The residential housing market is recovering, but traditional real estate agents may not be, according to one agent who began at the height of the economic collapse.
Josh Hisaw of The Hisaw Team said that high-volume sales are now beyond the reach of individuals.
“A lot of people are moving toward teams,” said Hisaw, whose team works through Keller Williams Realty. “It’s getting to the point where (agents) are doing a lot of volume or they’re doing next to no volume at all. The regular, traditional real estate agent is dying.”
Hisaw, who previously owned three Memphis-area TCBY locations, teamed up with another restaurateur, Michael Mosteller, the owner of Pig-N-Whistle restaurants, in 2008 to form his real estate team, which also includes Nikki Perry, a personal trainer, and Roamy Kilmer, a former emergency department nurse manager.
The four rely on their business experience to make the buying and selling of real estate a leaner, faster process. The team is licensed in Tennessee and only works in residential sales.
Hisaw and Mosteller both work as listing specialists, while Kilmer and Perry work with buyers. Each has specifically defined roles within each transaction, which allows the team to work multiple sales at once.
“You can do much more volume, so you’re going to make more money, so you can allow better service,” Hisaw said.
The idea is that once a buyer or seller moves into closing, other members of the team take over and handle the many tasks, which often tie agents’ hands.
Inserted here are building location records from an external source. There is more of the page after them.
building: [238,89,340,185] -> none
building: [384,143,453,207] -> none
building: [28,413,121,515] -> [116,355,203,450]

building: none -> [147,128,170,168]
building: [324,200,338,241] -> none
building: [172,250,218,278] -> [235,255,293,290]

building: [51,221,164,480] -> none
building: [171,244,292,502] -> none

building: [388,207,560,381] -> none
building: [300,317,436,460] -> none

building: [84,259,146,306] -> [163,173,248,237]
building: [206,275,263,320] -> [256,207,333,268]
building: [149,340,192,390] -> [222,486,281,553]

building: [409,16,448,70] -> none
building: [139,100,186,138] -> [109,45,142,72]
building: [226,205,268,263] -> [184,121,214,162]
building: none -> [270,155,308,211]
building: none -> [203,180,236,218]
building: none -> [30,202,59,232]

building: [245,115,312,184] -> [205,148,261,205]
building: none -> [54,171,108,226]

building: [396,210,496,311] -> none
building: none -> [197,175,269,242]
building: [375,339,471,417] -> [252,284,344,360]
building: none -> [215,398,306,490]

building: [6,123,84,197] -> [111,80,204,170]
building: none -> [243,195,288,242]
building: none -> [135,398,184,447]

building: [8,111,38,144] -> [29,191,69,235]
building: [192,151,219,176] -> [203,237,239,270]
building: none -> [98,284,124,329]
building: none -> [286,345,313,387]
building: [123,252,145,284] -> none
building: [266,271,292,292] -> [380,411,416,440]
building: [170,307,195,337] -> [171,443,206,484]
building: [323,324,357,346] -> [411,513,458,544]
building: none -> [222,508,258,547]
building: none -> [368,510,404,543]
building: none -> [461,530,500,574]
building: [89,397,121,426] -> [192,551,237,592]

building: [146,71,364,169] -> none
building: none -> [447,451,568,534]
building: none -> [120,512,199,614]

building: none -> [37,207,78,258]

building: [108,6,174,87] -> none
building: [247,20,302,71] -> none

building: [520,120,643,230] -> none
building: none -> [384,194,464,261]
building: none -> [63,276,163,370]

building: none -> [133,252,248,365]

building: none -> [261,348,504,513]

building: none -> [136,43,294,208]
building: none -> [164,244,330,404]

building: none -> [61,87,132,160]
That way the agents are always showing and listing houses instead of chasing down termite inspections.
“Once you put everyone in a defined position, you can eliminate that because you’re always working on selling homes,” Hisaw said.
Teams are not new to Memphis, but Hisaw said his team is based on models from larger real estate markets like Phoenix and Orlando where they are more prevalent.
The four spent the last half of 2008 getting organized and in 2009 closed 43 homes. In 2010 that jumped to 102 and in 2011 they reached 138. So far in 2012, they have closed 110, all with average marketing expenses of about $1,000 a week.
A good portion of their transactions have been in short sales, though Hisaw said that percentage is decreasing as the amount of distressed properties on the market decreases.
Currently about 30 percent of transactions have been short sales on the buyer’s side and about 50 percent with sellers.
But in 2008, short sales were low-hanging fruit.
“We learned real quick how to do short sales, that’s what Michael does, and we got heavy into them at the end of 2009,” Hisaw said. “That’s what the market was. Traditional sales weren’t really happening. Since 2009 we’ve done less and less.”
And he expects that to continue. With the last of the subprime mortgages adjusting in 2011, there are fewer homeowners waking up to find they can’t pay their mortgage anymore.
But Hisaw’s optimism goes a step further.
“Believe it or not, it’s been a seller’s market for six to eight months,” Hisaw said. “Inventory is extremely low, which is going to drive upward pressure on price.”
Nonetheless, frank discussions about pricing are part of Hisaw’s process. He said it makes more sense to turn down sellers who believe, perhaps sentimentally, that their homes are worth more than their appraisals suggest.
“When the buyer gets a loan, they’re going to have an appraiser come out,” Hisaw said. “If it appraises for $150,000, they’re not writing a loan for $175,000. It wouldn’t matter what we could sign for the property, the deal is what it’s going to appraise for and let’s get it as close to that as we possibly can.”
On traditional sales, The Hisaw Team guarantees to sell a house within 45 days or they will pay the monthly mortgage notes. So far that has only happened three times.
Many of their sellers have expired contracts with one or more real estate agents and are therefore looking to sell quickly.
Hisaw’s team coauthored a book available on Amazon titled “The New Rise in Real Estate,” which discusses how real estate agents can maximize prices in a market he expects to remain steady for the next few years.
“I think that the market we’re in now is the market that is going to continue for the next three to four years,” Hisaw said. “It’s moving in the right direction, but that doesn’t mean that the prices are going to go back to 2005 levels. In Memphis, prices increase with the rate of inflation somewhere around 3 to 4 percent per year.”